This day was a luscious shimmery steamy summer day.  It was time to feed my beautiful koi, orange and black scales reflecting little points of light in between the algae and the waterlilies.  I was making my way when I stopped at the top of the hill.  The turtle was down below, and I realized just where this dinosaur, this almost dragon was heading, albeit slowly.  Yes, this story is mythic.  It is heroic.  I ran and got my partner, Remo.

We stood next to each other at the top of the hill.  I waited, feeling a little anxious for my koi, for my Remo and for the turtle.  I never know what kind of solution Remo will come up with.  Predictable he is not.  Remo looked thoughtfully at the turtle, then he looked at me, then, again, at the turtle.  

Now this story has two versions; the mythic version that shows the heart and the what-really-happened story that just does not do this moment justice. 

Remo went into the house to get his gear and out to the storage shed to find tools.  He put on his helmet and his chainmail shirt.  He picked up his lasso.  Remo straightened his back and took a deep breath, clearly steeling himself for what lay ahead.  He looked at the turtle taking its measure.  His first couple of tries didn’t work because the turtle’s head kept darting threateningly to-and-fro escaping the lasso.  Remo skillfully dodged the snapping jaws, passion in his fighting dance.  Remo settled the rope around the turtle’s neck and head, making a muzzle and a rein.  A grin on his face, Remo, moving faster than the turtle could, leapt onto the turtle’s broad back.  Whooping along the way, Remo rode that turtle triumphantly back to the creek.

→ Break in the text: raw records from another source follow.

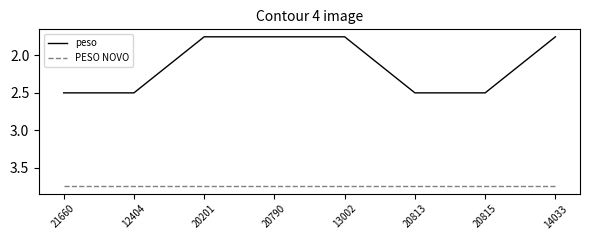

Rank the series by their average value, from highest to lowest.

PESO NOVO, peso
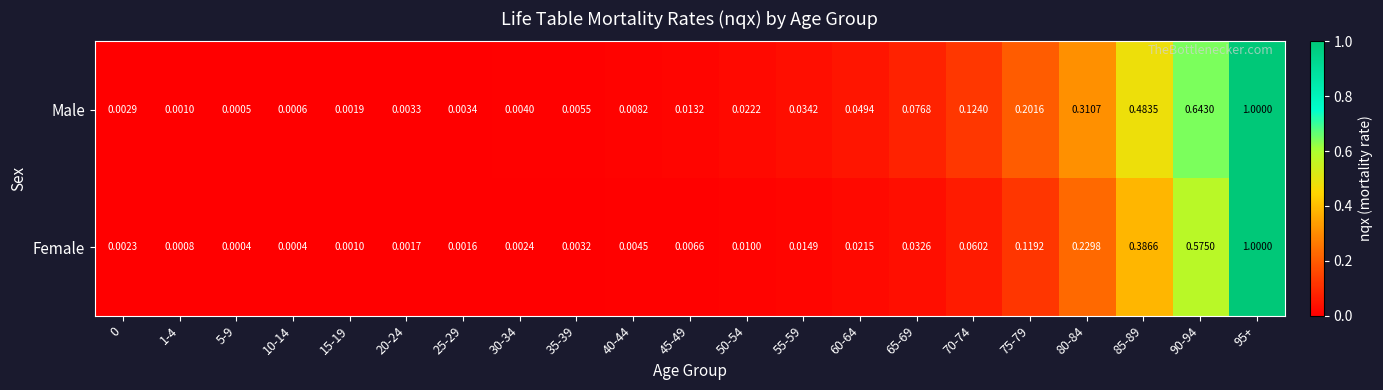

Rank the series by their average value, from lowest to highest.

Female, Male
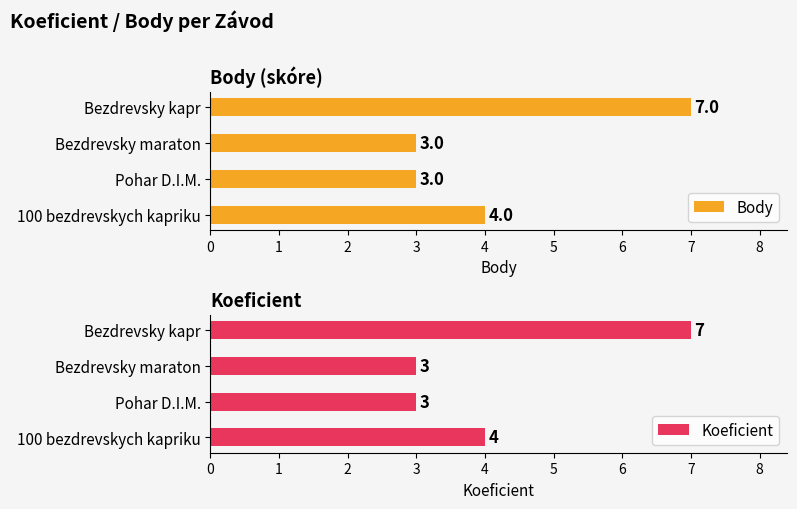

Count the Koeficient values in the range 3 to 7.

4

Well, yes, I know.  So, what-really-happened was that Remo came back from the house wearing heavy jeans, long sleeved shirt, and gloves.  He got a shovel and wheel barrow from the shed.  The turtle was paused at the bottom of the koi pond hill watching us nervously.  Remo maneuvered the turtle around a bit finally getting the shovel under his body and turning him onto his shell back.  Avoiding the snapping end, Remo managed to get him into the wheel barrow.  The turtle was not a happy guy, his reptilian head weaving back and forth, having been denied his delicious smelling koi.  Remo pushed the wheel barrow to the creek and upended it to release the turtle.  

Whichever version of the story is your favorite, whichever one is the “true” one, both Remo and the turtle remember the golden shadow of that summer afternoon.  The koi are still swimming in that pond.  And the turtle, now even older, sits in the sun dreaming of the sweet koi smell and the indignity of being ridden back to the cattails.